** Selected text follows **
In Liberia, voters are heading to the polls to decide on their next president, choosing between an international soccer star or the nation's long-time vice president.
President Ellen Johnson Sirleaf, a Nobel Peace Prize winner and the first female head of state elected in Africa, is stepping down at 79, after two terms in office.
The runoff election to determine her replacement is noteworthy — this will be the first time in 70 years that one democratically elected Liberian government passes power to another legitimately elected government.
"The choice is between [Sirleaf's] 73-year-old vice-president Joseph Boakai and senator and former soccer star George Weah, who's 51 and popular with Liberia's youth," NPR's Ofeibea Quist-Arcton reports.
"After a good turnout during October's first round, the runoff scheduled for Nov 7 was delayed by a court challenge citing alleged rigging and irregularities," Ofeibea says.
Sirleaf has not publicly endorsed either candidate, The Associated Press reports. The wire service has more:
"The National Elections Commission has said voter lists have been cleaned up according to Supreme Court orders. They have been posted at all 5,390 voting places.
"Both candidates said they were pleased with the turnout as of midday.
" 'This is a great day because it is a test of democracy,' Boakai told The Associated Press after voting. 'We have delayed, we've gone through the court process, this is what the process has produced and we are prepared to live with it.'
"Weah also spoke after casting his vote.
" 'This is a good process, and a very peaceful one, which is the most important,' he said. 'We subscribe to a peaceful and free and fair election, so we know the process will be transparent. It's what we hope for.' "
** End of Selected text **
** Extracted records follows **
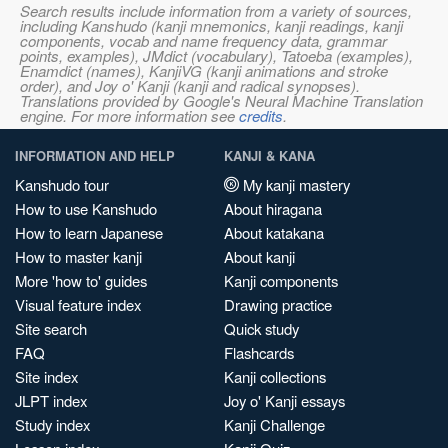
Search results include information from a variety of sources,
including Kanshudo (kanji mnemonics, kanji readings, kanji
components, vocab and name frequency data, grammar
points, examples), JMdict (vocabulary), Tatoeba (examples),
Enamdict (names), KanjiVG (kanji animations and stroke
order), and Joy o' Kanji (kanji and radical synopses).
Translations provided by Google's Neural Machine Translation
engine. For more information see
credits
.
INFORMATION AND HELP
KANJI & KANA
Kanshudo tour
My kanji mastery
How to use Kanshudo
About hiragana
How to learn Japanese
About katakana
How to master kanji
About kanji
More 'how to' guides
Kanji components
Visual feature index
Drawing practice
Site search
Quick study
FAQ
Flashcards
Site index
Kanji collections
JLPT index
Joy o' Kanji essays
Study index
Kanji Challenge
** End of Extracted records **
To do:
1 – List every person named in the article on Liberia's presidential runoff.
2 – Reproduce the stretch of the article on Liberia's presidential runoff from "The runoff election" through "legitimately elected government.".
3 – Continue the article on Liberia's presidential runoff from the point where it stops.

Answers by item number:
1 –
Ellen Johnson Sirleaf
Joseph Boakai
George Weah
Ofeibea Quist-Arcton

2 –
The runoff election to determine her replacement is noteworthy — this will be the first time in 70 years that one democratically elected Liberian government passes power to another legitimately elected government.

3 –
In 2005, when Weah lost against Sirleaf in the presidential campaign, he challenged the election results as rigged. International observers said that election, which Sirleaf won with a substantial lead, was "largely free and fair," as NPR's Ofeibea Quist-Arcton put it.
Sirleaf, a Harvard-trained international banker and former finance minister, was an outspoken critic of previous governments of Liberia (with the prison sentences to show for it.)
When she took power in 2006, she was responsible for an impoverished nation that had been riven by civil war.
"We inherited a devastated country after what you might call two decades of economic freefall, [and] 14 years of civil conflict that resulted in the death of a quarter of a million people, with one million additional people displaced — many of whom resided in refugee camps in neighboring countries and other countries abroad," Sirleaf told Fresh Air in 2009. "Infrastructure ruined, all institutions dysfunctional — civil servants, army hadn't been paid for years — foreign missions, in fact, under sanctions by the U.N. for the misuse of resources to fuel the war. A people with hopelessness, a people destitute, a people impoverished."
Sirleaf managed to get Liberia's tremendous debts forgiven, which was a remarkable achievement, as as journalist Helene Cooper explained to NPR earlier this year.
But her government has been criticized for ongoing corruption and nepotism, including the jobs that she gave her sons.
She defended her record to NPR in 2015. "Which government is flawless? Do they know where we started in 2006?" she said. " Yes, we do have corruption in the country. It's been there a long time."
Foreign Policy, examining Sirleaf's legacy this October, noted that she's beloved abroad but unpopular at home in Liberia, where "most people are mired in poverty, the health care and education systems are in shambles, and roads and electrical grids are only starting to be rebuilt."
"Sirleaf delivered modest, incremental gains when what her supporters expected was a dramatic reversal of their fortunes overnight," Prue Clarke and Mae Azango write.
Sirleaf has, more recently, had to grapple with her nation's devastating Ebola crisis, which killed thousands of people.
Of the affected West African nations, Liberia was the quickest to contain the outbreak (although the virus then reappeared several times.). And Sirleaf told NPR in 2015 that a sort of resurgence came along with the suffering.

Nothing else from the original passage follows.